-- Work instructions --
Rewrite the listing as a two-column CSV with the headers field and value, starting at the line containing "family: Ardeidae" and ending at the end of the listing. Give one row per line, with each part in its own quoted field and any line breaks turned into spaces, and leave out the pictures.
#####
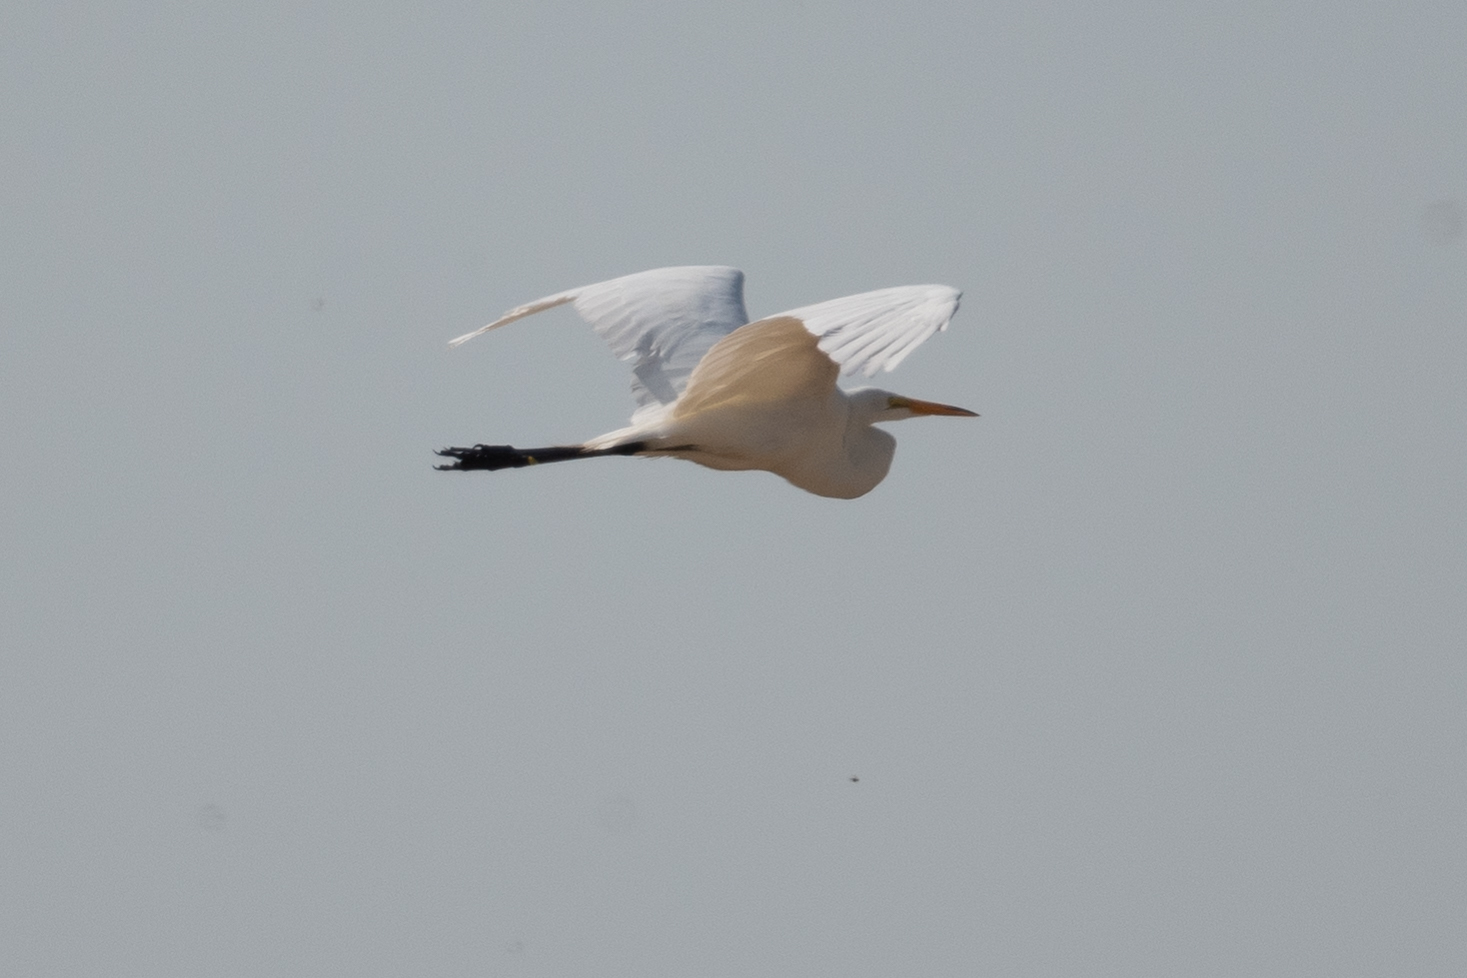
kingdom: Animalia
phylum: Chordata
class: Aves
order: Pelecaniformes
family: Ardeidae
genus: Ardea
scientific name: Ardea alba
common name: Great egret
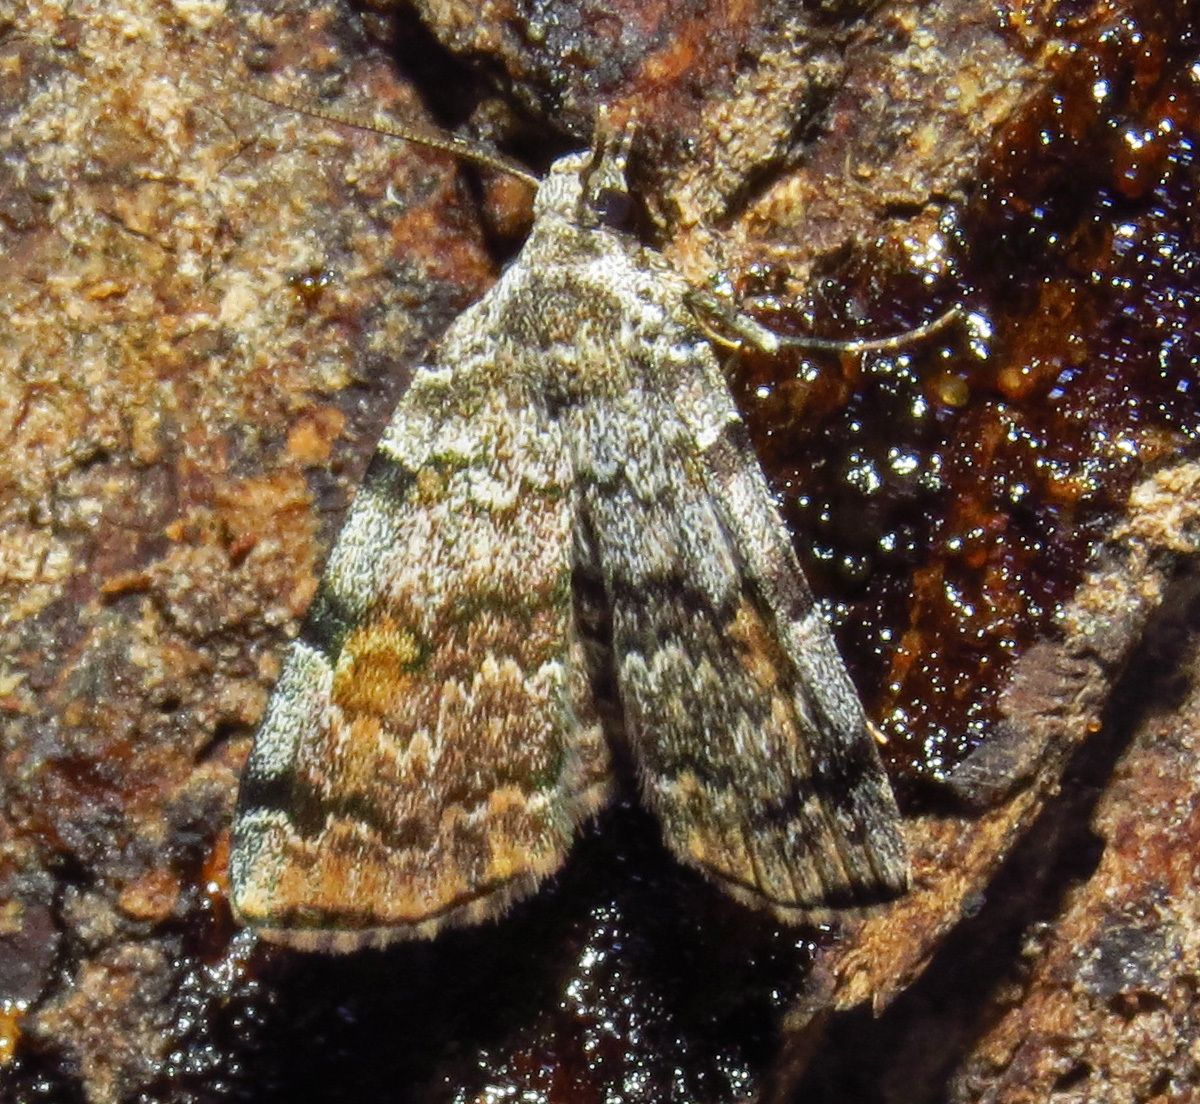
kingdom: Animalia
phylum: Arthropoda
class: Insecta
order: Lepidoptera
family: Erebidae
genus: Idia
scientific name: Idia americalis
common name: American idia moth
#####
-- Finished exercise --
field,value
"family:","Ardeidae"
"genus:","Ardea"
"scientific name:","Ardea alba"
"common name:","Great egret"
"kingdom:","Animalia"
"phylum:","Arthropoda"
"class:","Insecta"
"order:","Lepidoptera"
"family:","Erebidae"
"genus:","Idia"
"scientific name:","Idia americalis"
"common name:","American idia moth"